Vladimir Putin has long been accused of orchestrating the brutal silencing of his most prominent critics, with a grim catalogue of deaths officially labelled as accidents or suicides. As a fresh inquiry examines the 2018 Novichok poisoning in Salisbury that killed British woman Dawn Sturgess, the alleged tactics of the Russian leader and his security apparatus have come under renewed scrutiny.
The Salisbury Attack and British Soil
The use of a military-grade nerve agent on UK territory marked a stark escalation. In March 2018, former Russian double agent Sergei Skripal and his daughter Yulia were found critically ill in Salisbury. They survived, but the attack had deadly collateral damage. Months later, Dawn Sturgess, a 44-year-old mother of three, died after spraying what she believed was perfume from a discarded bottle. It contained a "significant amount" of Novichok. Her partner, Charlie Rowley, and police officer Nick Bailey were also seriously injured. The UK government blamed Russian intelligence, accusations Moscow denies.
Signature Strikes: Poison, Punches, and Plane Crashes
The methods attributed to Kremlin operatives are varied and often brazen. Anti-corruption campaigner Alexei Navalny was poisoned with Novichok in August 2020 but survived after treatment in Germany. Upon returning to Russia, he was imprisoned and died suddenly in an Arctic penal colony in February 2024, aged 47. A year later, his wife Yulia Navalnaya stated analysis of smuggled samples proved he was "murdered".

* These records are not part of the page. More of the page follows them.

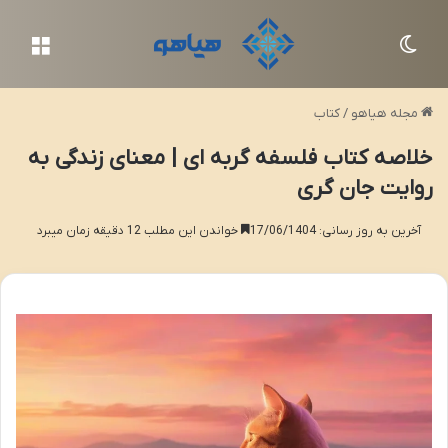
تغییر پوسته
منو
مجله هیاهو
/
کتاب
خلاصه کتاب فلسفه گربه ای | معنای زندگی به
روایت جان گری
آخرین به روز رسانی: 17/06/1404
خواندن این مطلب 12 دقیقه زمان میبرد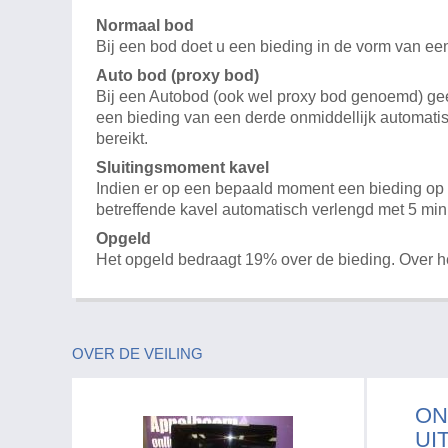
Normaal bod
Bij een bod doet u een bieding in de vorm van ee
Auto bod (proxy bod)
Bij een Autobod (ook wel proxy bod genoemd) geeft
een bieding van een derde onmiddellijk automatis
bereikt.
Sluitingsmoment kavel
Indien er op een bepaald moment een bieding op e
betreffende kavel automatisch verlengd met 5 min
Opgeld
Het opgeld bedraagt 19% over de bieding. Over 
OVER DE VEILING
ON
UI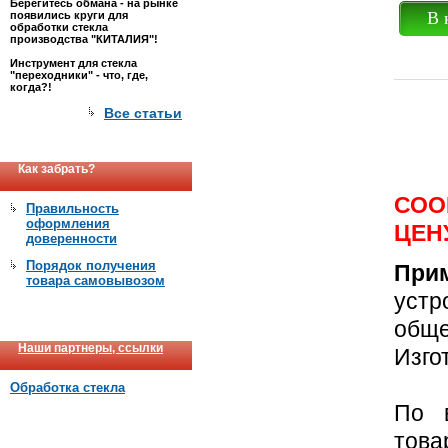
Берегитесь обмана - на рынке
В 
появились круги для
обработки стекла
производства "КИТАЛИЯ"!
Инструмент для стекла
"переходники" - что, где,
когда?!
Все статьи
Как забрать?
СОО
Правильность
оформления
ЦЕН
доверенности
Порядок получения
Пр
товара самовывозом
устр
общ
Наши партнеры, ссылки
Изго
Обработка стекла
По в
това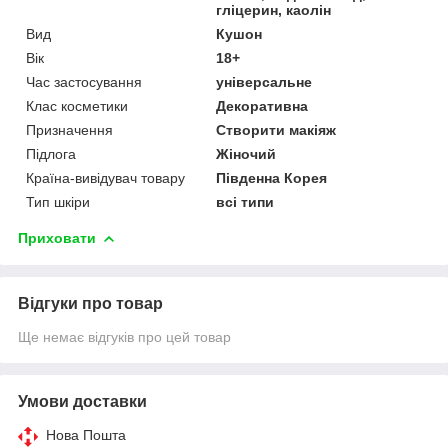
гліцерин, каолін
Вид
Кушон
Вік
18+
Час застосування
універсальне
Клас косметики
Декоративна
Призначення
Створити макіяж
Підлога
Жіночий
Країна-вивідувач товару
Південна Корея
Тип шкіри
всі типи
Приховати
Відгуки про товар
Ще немає відгуків про цей товар
Умови доставки
Нова Пошта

Russian exile Vladimir Osechkin told The Times that sources indicated Navalny was killed by "a single blow to the heart", describing it as an old KGB method. Others pointed to alleged bruising and exposure to freezing conditions in solitary confinement.
Other high-profile cases include the 2006 poisoning of ex-spy Alexander Litvinenko with radioactive polonium-210 in a London hotel, and the 2015 and 2017 poisonings of British citizen and opposition activist Vladimir Kara-Murza, who survived. Journalist Anna Politkovskaya was shot dead in her Moscow apartment lift in 2006, and opposition leader Boris Nemtsov was gunned down near the Kremlin in 2015.
In August 2023, Wagner Group chief Yevgeny Prigozhin died in a plane crash two months after leading a mutiny against Moscow. US and Western officials suggested the crash was caused by a deliberate explosion.
A Growing Hitlist and UK Warnings
Following Navalny's death, human rights campaigner Bill Browder warned that Putin had "lost all restraint". He told the Mirror he believed at least a dozen people in the UK were at risk of being targeted. "They will focus on high-profile ones," Browder stated, suggesting a potential "international killing spree" against enemies abroad.
Kremlin spokesman Dmitry Peskov has consistently dismissed such allegations as "a complete lie". However, former Kremlin speechwriter Abbas Gallyamov observed: "Putin has demonstrated that if you fail to obey him without question, he will dispose of you without mercy." With the Salisbury inquiry reopening old wounds, the shadow of these alleged tactics continues to loom far beyond Russia's borders.